The polls will be held on 14 and 20 November in Chhattisgarh, on 25 November in Madhya Pradesh and Mizoram and on 29 November in Delhi. Rajasthan will go to polls on 4 December.
Counting of votes in all these states will take place on 8 December.
With the next Lok Sabha elections due sometime early next year, these assembly elections are expected to determine which way the wind blows.
The EC, which announced the poll dates, however, didn’t indicate whether elections in J&K would be held before the expiry of President’s rule on 10 January. “We are yet to take a decision on Jammu and Kashmir. We are still assessing the situation there,” chief election commissioner N Gopalaswami said.
Speculations are rife about differences among the election commissioners regarding polls in J&K.
The Bharatiya Janata Party, or BJP, meanwhile, has demanded that elections in J&K be held at the earliest.
“It is very intriguing since the Congress had earlier said it would go with whatever the EC decides and now one does not know whether elections here are not being held because of inadequate security or divisions within the EC. As for the other states, BJP welcomes the poll dates and is fully prepared for elections,” said BJP general secretary Arun Jaitely.
The Congress also welcomed the announcement of poll dates and said it, too, was geared up for polls. “We welcome the announcement. We are fully prepared and would go the electorate with our achievements,” Congress spokesman Manish Tewari said. He also said it was up to the EC to decide whether or not the situation in J&K was conducive for holding elections.

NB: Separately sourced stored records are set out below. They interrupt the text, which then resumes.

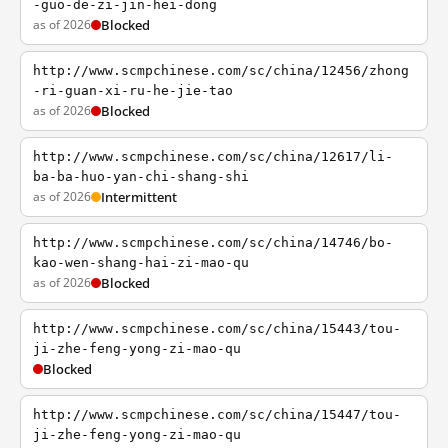
-guo-de-zi-jin-hei-dong
as of 2026
Blocked
http://www.scmpchinese.com/sc/china/12456/zhong
-ri-guan-xi-ru-he-jie-tao
as of 2026
Blocked
http://www.scmpchinese.com/sc/china/12617/li-
ba-ba-huo-yan-chi-shang-shi
as of 2026
Intermittent
http://www.scmpchinese.com/sc/china/14746/bo-
kao-wen-shang-hai-zi-mao-qu
as of 2026
Blocked
http://www.scmpchinese.com/sc/china/15443/tou-
ji-zhe-feng-yong-zi-mao-qu
Blocked
http://www.scmpchinese.com/sc/china/15447/tou-
ji-zhe-feng-yong-zi-mao-qu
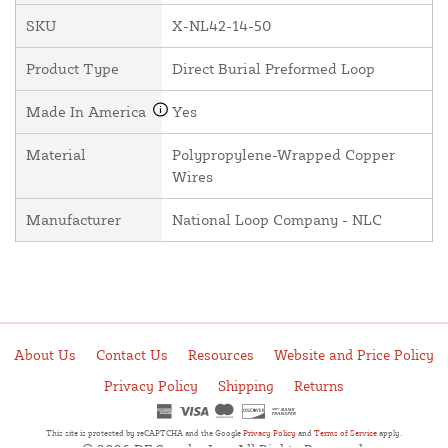
SKU
X-NL42-14-50
Product Type
Direct Burial Preformed Loop
Made In America
Yes
Material
Polypropylene-Wrapped Copper
Wires
Manufacturer
National Loop Company - NLC
About Us
Contact Us
Resources
Website and Price Policy
Privacy Policy
Shipping
Returns
This site is protected by reCAPTCHA and the Google
Privacy Policy
and
Terms of Service
apply.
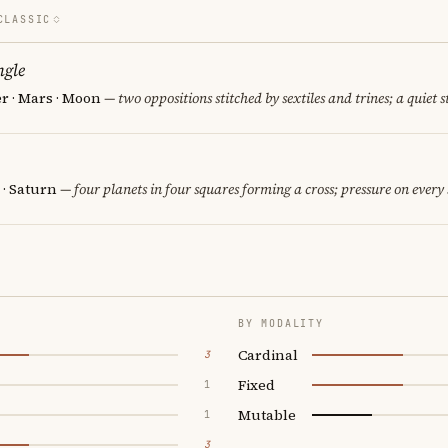
CLASSIC
ngle
er · Mars · Moon
— two oppositions stitched by sextiles and trines; a quiet 
 · Saturn
— four planets in four squares forming a cross; pressure on every 
BY MODALITY
Cardinal
3
Fixed
1
Mutable
1
3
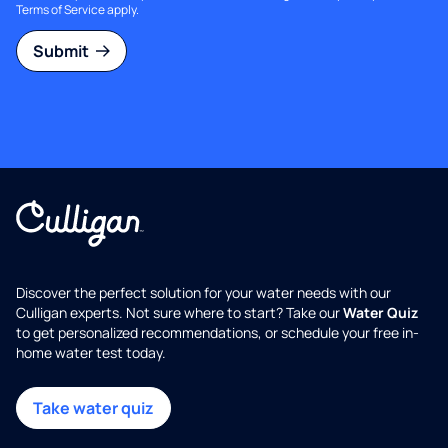
Terms of Service
apply.
Submit
Discover the perfect solution for your water needs with our
Culligan experts. Not sure where to start? Take our
Water Quiz
to get personalized recommendations, or schedule your free in-
home water test today.
Take water quiz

Elections in states like Rajasthan, Madhya Pradesh and Delhi are believed to be crucial since they have traditionally been two-party states with either the Congress or the BJP holding the reins. Mayawati’s Bahujan Samaj Party, or BSP, however, is expected to play the role of a significant third force for the first time--this time around. Incidentally, the BSP is the only party which has already named its candidates for the elections, unlike the Congress and BJP which are yet to come out with their list of candidates.

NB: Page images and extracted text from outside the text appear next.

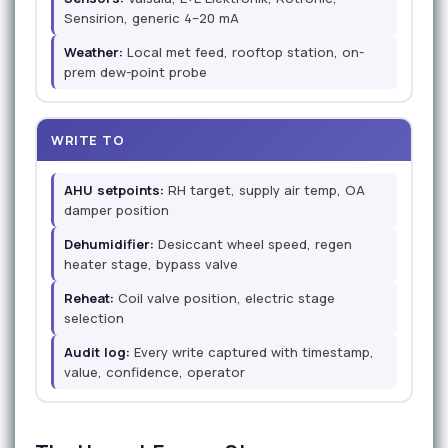
Sensirion, generic 4–20 mA
Weather:
Local met feed, rooftop station, on-
prem dew-point probe
WRITE TO
AHU setpoints:
RH target, supply air temp, OA
damper position
Dehumidifier:
Desiccant wheel speed, regen
heater stage, bypass valve
Reheat:
Coil valve position, electric stage
selection
Audit log:
Every write captured with timestamp,
value, confidence, operator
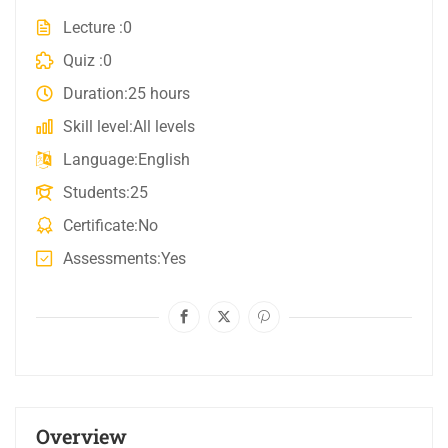
Lecture
0
Quiz
0
Duration
25 hours
Skill level
All levels
Language
English
Students
25
Certificate
No
Assessments
Yes
Overview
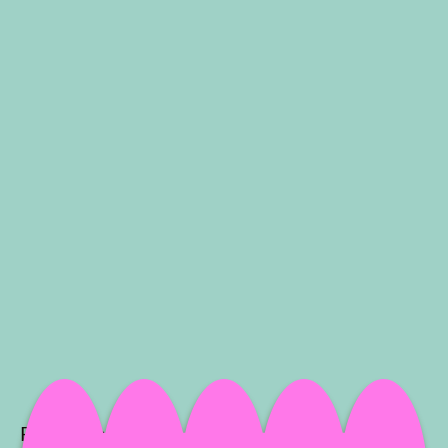
Project Info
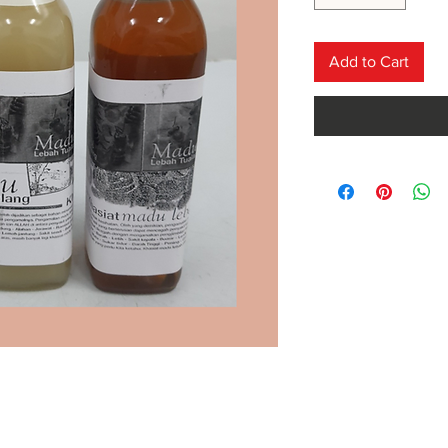
Add to Cart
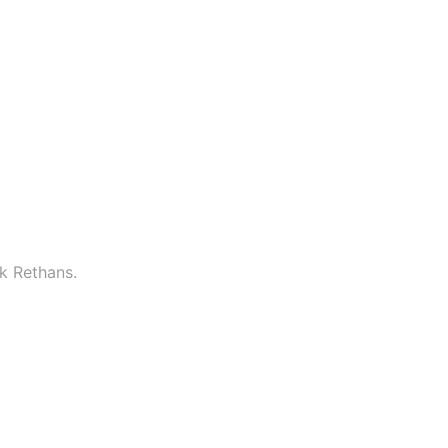
k Rethans.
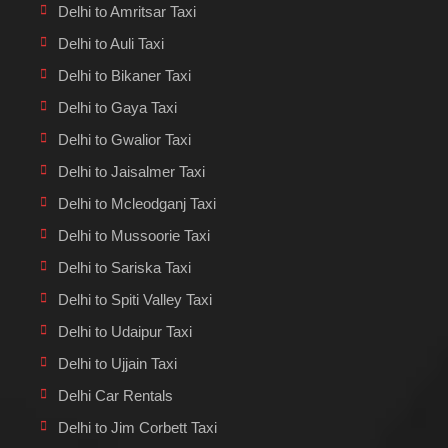
Delhi to Amritsar Taxi
Delhi to Auli Taxi
Delhi to Bikaner Taxi
Delhi to Gaya Taxi
Delhi to Gwalior Taxi
Delhi to Jaisalmer Taxi
Delhi to Mcleodganj Taxi
Delhi to Mussoorie Taxi
Delhi to Sariska Taxi
Delhi to Spiti Valley Taxi
Delhi to Udaipur Taxi
Delhi to Ujjain Taxi
Delhi Car Rentals
Delhi to Jim Corbett Taxi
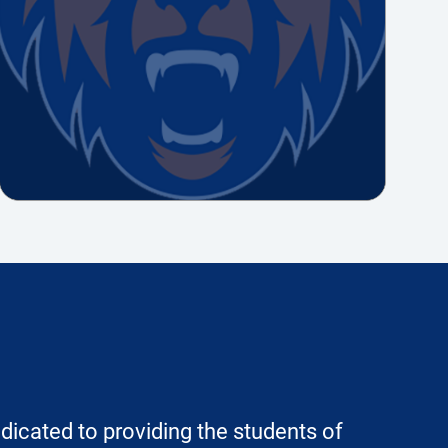
dicated to providing the students of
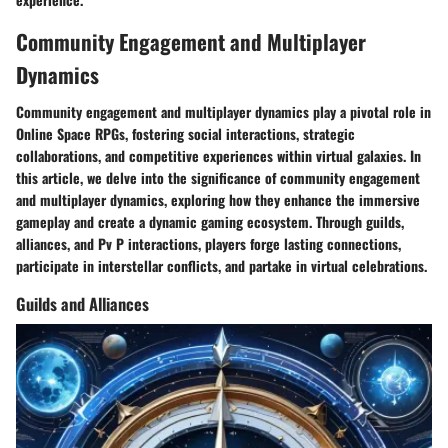
Community Engagement and Multiplayer
Dynamics
Community engagement and multiplayer dynamics play a pivotal role in
Online Space RPGs, fostering social interactions, strategic
collaborations, and competitive experiences within virtual galaxies. In
this article, we delve into the significance of community engagement
and multiplayer dynamics, exploring how they enhance the immersive
gameplay and create a dynamic gaming ecosystem. Through guilds,
alliances, and Pv P interactions, players forge lasting connections,
participate in interstellar conflicts, and partake in virtual celebrations.
Guilds and Alliances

The BSP has said it will contest from all assembly seats in these five states and has declared its candidates for 190 of a total 200 assembly constituencies in Rajasthan, 66 of Delhi’s 70 assembly seats and 62 of Madhya Pradesh’s 230.
“The BSP is going to be a crucial factor in these elections and it will split the Congress’ votes. According to my calculations, in Delhi alone it will deprive the Congress of almost 17 seats. However, I do not believe that these elections will impact or determine the general elections since the issues at state and national elections are very different. Further, Lok Sabha elections are only in March and several things might change by then,” said Bidyut Chakrabarty, professor at the department of political science at Delhi University.

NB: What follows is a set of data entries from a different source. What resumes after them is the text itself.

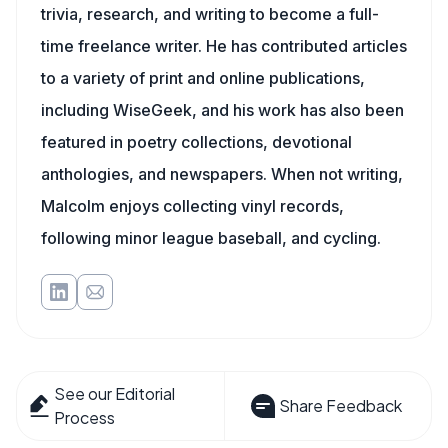
trivia, research, and writing to become a full-
time freelance writer. He has contributed articles
to a variety of print and online publications,
including WiseGeek, and his work has also been
featured in poetry collections, devotional
anthologies, and newspapers. When not writing,
Malcolm enjoys collecting vinyl records,
following minor league baseball, and cycling.
See our Editorial
Share Feedback
Process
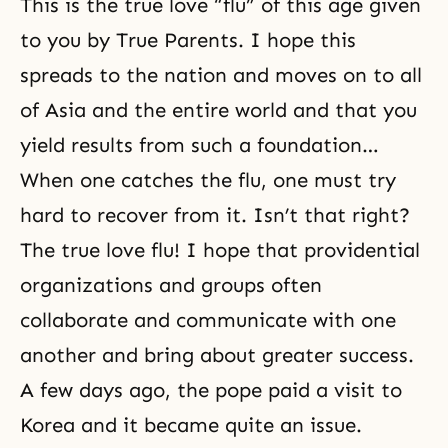
This is the true love “flu” of this age given
to you by True Parents. I hope this
spreads to the nation and moves on to all
of Asia and the entire world and that you
yield results from such a foundation…
When one catches the flu, one must try
hard to recover from it. Isn’t that right?
The true love flu! I hope that providential
organizations and groups often
collaborate and communicate with one
another and bring about greater success.
A few days ago, the pope paid a visit to
Korea and it became quite an issue.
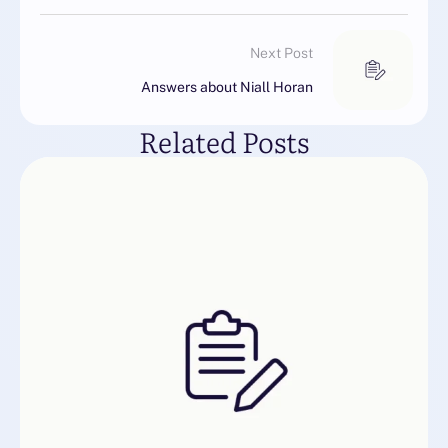
Next Post
Answers about Niall Horan
Related Posts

These elections are particularly crucial for the Congress which saw the tide turn against it when it lost 12 state elections since it assumed power at the Centre in 2004, including key states such as Karnataka, Gujarat, Uttar Pradesh, Bihar, Jharkhand, Uttarakhand and Himachal Pradesh.
Currently, while BJP rules Rajasthan, Madhya Pradesh and Chhattisgarh, Congress has been in power in Delhi for two terms and the Mizo National Front government is in power Mizoram.
The model code of conduct for these elections, conveyed to all political parties, comes into force immediately. The EC has sent a revised list of instructions regarding elections to the ministry of home affairs, state chief secretaries and the chief electoral officers of states.